How to incrementaly load the nzdata and nzindex from SparseArraySeed
0
0
Entering edit mode
Koki ▴ 10
@koki-7888
Last seen 14 days ago
Japan

I have implemented several functions based on DelayedArray and succeeded in cutting out the small block arrays and processing them in an out-of-core manner.

However, the computation time still remains an issue.

Next, I tried to use SparseArraySeed and using only non-zero elements (nzdata) and their indices (nzindex), because I thought that calculations involving zeros can be omitted, which is expected to speed up the process.

library("DelayedArray")

arr <- array(rbinom(2*3*4, 1, 0.5), dim=c(2,3,4))
sarr <- dense2sparse(darr)
sarr@nzdata
sarr@nzindex


However, the nzdata and nzindex are assumed to be on-memory, and it may not be possible to expand them all in memory for extremely large sparse arrays.

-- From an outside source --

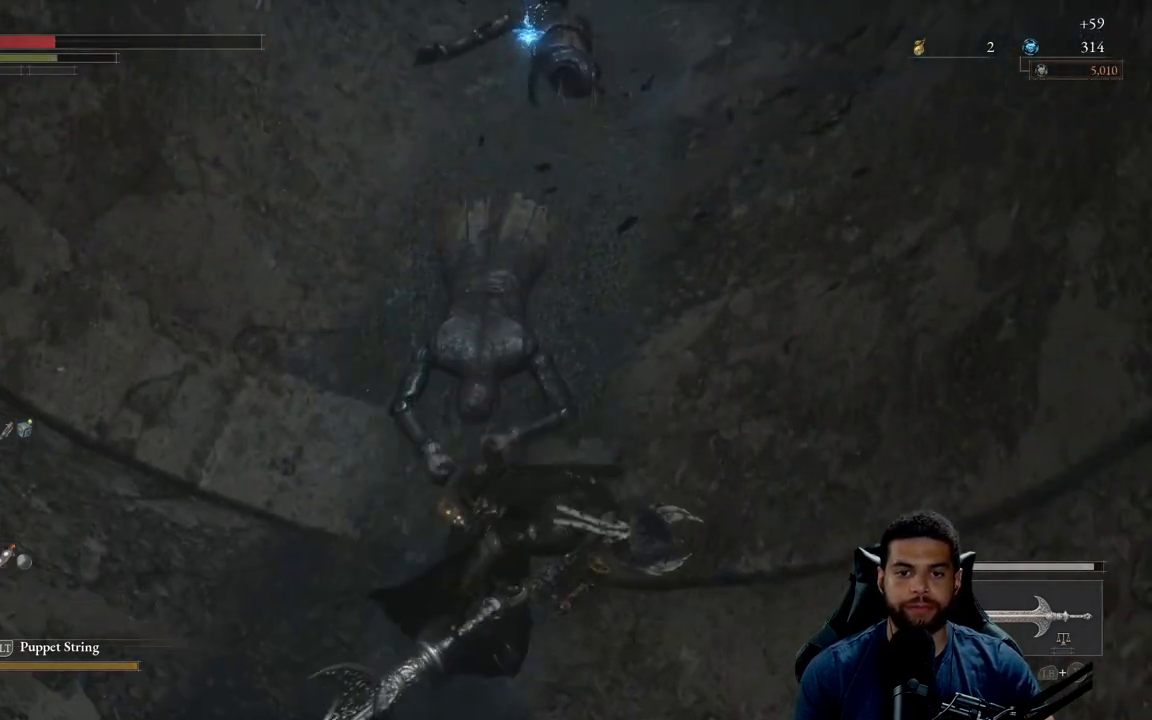
{"buttons": ["R2"], "left_stick": "up-left", "right_stick": "center", "events": []}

Do you know of a way to extract these nzdata and nzindexes sequentially from a file and use them?

According to the documentation of DelayedArray, HDF5Array, and TileDBArray, the as.sparse option of writeHDF5Array simply sets the sparse slot to the flag TRUE and the data is actually stored as dense format, but the as.sparse option of writeTileDBArray actually stores the data in sparse format in TileDB. So, I am thinking that using TileDBArray may solve this problem.

Koki

TileDBArray HDF5Array DelayedArray • 141 views
0
Entering edit mode

Sorry, I realized that I can set as.sparse=TRUE in read_block and use @nzindex, @nzdata in the returned SparseArraySeed.